Building and Querying Probabilistic Models for Open World Database Systems
Abstract
A fundamental assumption of traditional database management systems is that the database contains all information necessary to answer a query; i.e., the database contains the entire population of data. However, with the increasing availability of public data samples (e.g., government data) and easy-to-use scientific programming languages (e.g., Python), data scientists are turning to samples to analyze and understand the population they represent. As databases do not treat stored data as samples, data scientists are forced to use tools outside of the database for their data processing needs. For database management systems to accommodate this growing group of users, they need to adopt the open world assumption that tuples not in the database still exist. In this dissertation, we answer two main research questions on how to build an open world database system that approximately answers queries as if they were issued over the entire population.
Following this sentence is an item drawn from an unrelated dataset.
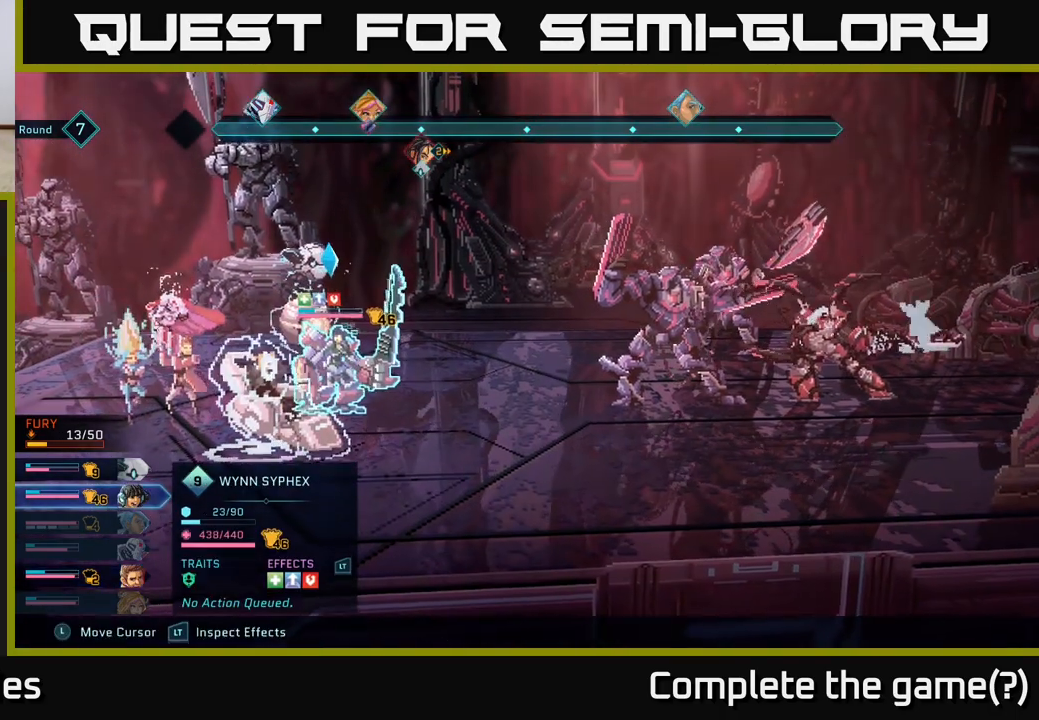
{"buttons": ["R2", "DPAD_RIGHT"], "left_stick": "center", "right_stick": "center", "events": [[250, "DPAD_RIGHT", "down"], [400, "DPAD_RIGHT", "up"], [483, "DPAD_RIGHT", "down"]]}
The first question is: in an ideal setting where we can choose what statistics to gather about a population, how can we build a probabilistic model of the population that assumes all tuples have some nonzero probability of existing, i.e., the open world assumption. By using the Principle of Maximum Entropy, we built a prototype database system called EntropyDB that builds a probabilistic model for approximate query processing. The second question is: when the database just has access to a sample of the population and some population aggregate information, how can we automatically remove arbitrary selection bias to allow users to accurately answer population queries. We implement this automatic debiasing in Themis, the first open world database system that uses a priori population aggregate information to rebalance sample data. While there is still important future work in the field of open world database system, this dissertation presents the first step towards its realization.